У Мардука был мягкий интеллигентный голос.

Свет мигал все чаще, и в этих мерцающих вспышках свет-сумрак ему показалось, что Упырь запустил свою лапу под ремень мардуковых джинсов.

Он где-то читал, что, если свет мигает с очень короткими интервалами, мозг просто игнорирует краткие периоды темноты, как бы достраивая реальность в момент ее исчезновения. Если окружающий мир нам регулярно отключают на долю секунды, а потом включают вновь, кто это заметит? Мы живем среди лакун и провалов…

– А кто же тогда порождает смыслы?

Язык слушался плохо… Пожалуй, пора прекращать. И вообще – сколько он выпил?

– Никто, – сурово сказал Мардук. – Смыслы существовали всегда. Просто человек каждый раз дотягивается до какого-то определенного уровня смыслов. Сначала он берет те, что лежат поближе. Потом – те, что подальше. В конце концов он отрастит себе такие ментальные щупальца, что…
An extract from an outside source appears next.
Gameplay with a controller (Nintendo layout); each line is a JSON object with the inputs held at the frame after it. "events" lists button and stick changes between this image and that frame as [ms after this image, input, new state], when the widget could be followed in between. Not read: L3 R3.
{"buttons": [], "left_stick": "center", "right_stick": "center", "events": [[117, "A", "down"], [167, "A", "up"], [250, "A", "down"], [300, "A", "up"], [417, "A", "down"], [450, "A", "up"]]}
– Невиданные, прекрасные смыслы?

– Да. И это будет конец человечества. Потому что для них нужен приемник другой конструкции. Сверхточный. Сверхтонкий.

– Про это я тоже читал. Точка Омега и так далее. Фантасты это любят.

– Почему нет? Что такое все озарения? Эхо. Опрокинутое в прошлое эхо. У кого-то оказалась настройка получше. В облаке смыслов, нет ни прошлого, ни будущего. Только холодное, сияющее настоящее.

Ладонь Упыря окончательно скрылась в штанах Мардука. Хм…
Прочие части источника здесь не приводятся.